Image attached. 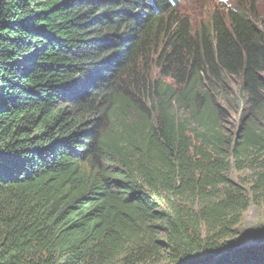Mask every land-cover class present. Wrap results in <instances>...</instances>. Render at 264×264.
<instances>
[{
    "label": "trees",
    "instance_id": "trees-1",
    "mask_svg": "<svg viewBox=\"0 0 264 264\" xmlns=\"http://www.w3.org/2000/svg\"><path fill=\"white\" fill-rule=\"evenodd\" d=\"M251 12L0 0V264H264V245L213 260L264 242L238 231L264 199ZM227 110L249 123L236 138Z\"/></svg>",
    "mask_w": 264,
    "mask_h": 264
},
{
    "label": "rangeland",
    "instance_id": "rangeland-1",
    "mask_svg": "<svg viewBox=\"0 0 264 264\" xmlns=\"http://www.w3.org/2000/svg\"><path fill=\"white\" fill-rule=\"evenodd\" d=\"M231 1L232 0H230L229 2ZM215 9L216 8L212 0H186V2L182 6L177 7V10L180 12V14L189 16L191 20H193L196 16V21L198 23L200 19L204 20L208 13ZM254 11L256 13V18L260 21L264 28V0H256ZM166 80L168 81V79ZM238 83V79L229 78L225 81V86L228 90H232L238 85ZM227 114V124L225 125V127L228 130V134L232 138H236L238 134L237 132L239 130L243 131L245 125H248L249 123L247 122L242 124L239 118L233 113L231 114L229 110H227ZM229 177L233 181L238 182L241 185L243 183L244 185L245 181L250 180L251 171L247 169L243 171H237L234 169V167H231V169L229 170ZM258 225H264V199L257 204L251 203L248 208L242 213L238 231H250L252 228Z\"/></svg>",
    "mask_w": 264,
    "mask_h": 264
},
{
    "label": "water",
    "instance_id": "water-1",
    "mask_svg": "<svg viewBox=\"0 0 264 264\" xmlns=\"http://www.w3.org/2000/svg\"><path fill=\"white\" fill-rule=\"evenodd\" d=\"M253 245H264V242H256V241H245L241 244H239L238 246H235V247H227L223 250H221L214 258L213 260H217L222 254H225V253H228V252H231L235 249H238V248H242V247H245V246H253Z\"/></svg>",
    "mask_w": 264,
    "mask_h": 264
}]
</instances>
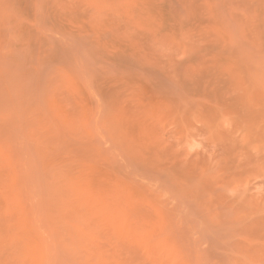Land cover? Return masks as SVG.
I'll list each match as a JSON object with an SVG mask.
<instances>
[{"label": "rangeland", "instance_id": "obj_1", "mask_svg": "<svg viewBox=\"0 0 264 264\" xmlns=\"http://www.w3.org/2000/svg\"><path fill=\"white\" fill-rule=\"evenodd\" d=\"M0 264H264V0H0Z\"/></svg>", "mask_w": 264, "mask_h": 264}]
</instances>
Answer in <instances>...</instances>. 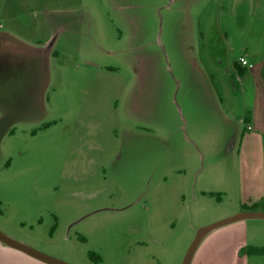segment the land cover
Returning <instances> with one entry per match:
<instances>
[{"label": "rangeland", "instance_id": "1", "mask_svg": "<svg viewBox=\"0 0 264 264\" xmlns=\"http://www.w3.org/2000/svg\"><path fill=\"white\" fill-rule=\"evenodd\" d=\"M263 69L264 0H0V230L70 264H181L236 213Z\"/></svg>", "mask_w": 264, "mask_h": 264}, {"label": "crops", "instance_id": "2", "mask_svg": "<svg viewBox=\"0 0 264 264\" xmlns=\"http://www.w3.org/2000/svg\"><path fill=\"white\" fill-rule=\"evenodd\" d=\"M235 64L245 72L246 65L241 66L236 60ZM237 69V68H236ZM238 72L242 73L237 69ZM264 69L262 70V73ZM257 89L262 92V99L252 106V111L244 117L245 126L239 137L237 148L239 161V200L238 206L233 212L242 210L264 211V86L257 84ZM243 116H240V120ZM231 212V213H233ZM254 219L239 220L223 225L210 231L200 242L194 258L198 259L197 264H221L229 261L230 264H248L247 253L244 248L248 245L257 246L259 231H249L251 226L262 224L249 221ZM257 220V219H256ZM264 220V219H259ZM257 222V221H255ZM264 222V221H263ZM264 224V223H263ZM258 234V235H257ZM0 242V258L7 262L8 256L12 253L29 264L32 259L37 260L17 249L11 248ZM6 246V247H5ZM16 250L24 254L15 253ZM39 261V260H37ZM42 262V261H39ZM44 263V262H43Z\"/></svg>", "mask_w": 264, "mask_h": 264}, {"label": "water", "instance_id": "3", "mask_svg": "<svg viewBox=\"0 0 264 264\" xmlns=\"http://www.w3.org/2000/svg\"><path fill=\"white\" fill-rule=\"evenodd\" d=\"M245 219H264V211L262 210H242L238 211L234 214H231L225 218L219 219L217 221H214L212 223L200 226L196 229L195 235L189 244L182 263L181 264H191L192 257L202 241V239L212 230L221 227L223 225L236 222L239 220H245ZM0 242L11 247L14 249H17L39 261H42L46 264H70L69 262L62 260L60 258L54 257L52 255H49L47 253H44L24 242H21L17 239H14L13 237L7 235L3 231L0 230Z\"/></svg>", "mask_w": 264, "mask_h": 264}, {"label": "trees", "instance_id": "4", "mask_svg": "<svg viewBox=\"0 0 264 264\" xmlns=\"http://www.w3.org/2000/svg\"><path fill=\"white\" fill-rule=\"evenodd\" d=\"M236 68L239 69V71L242 72V68H239V66H237L235 64ZM246 253H264V246H252V245H248L244 248Z\"/></svg>", "mask_w": 264, "mask_h": 264}, {"label": "built area", "instance_id": "5", "mask_svg": "<svg viewBox=\"0 0 264 264\" xmlns=\"http://www.w3.org/2000/svg\"><path fill=\"white\" fill-rule=\"evenodd\" d=\"M237 61H238V63H239L241 66H245V65H247V60H246L244 57H242V56H239V57L237 58Z\"/></svg>", "mask_w": 264, "mask_h": 264}]
</instances>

----------

• **EXERCISE**:
Count the lines in the entries above that contain the word "with". Give only the number.

• **SOLUTION TO THE EXERCISE**:
2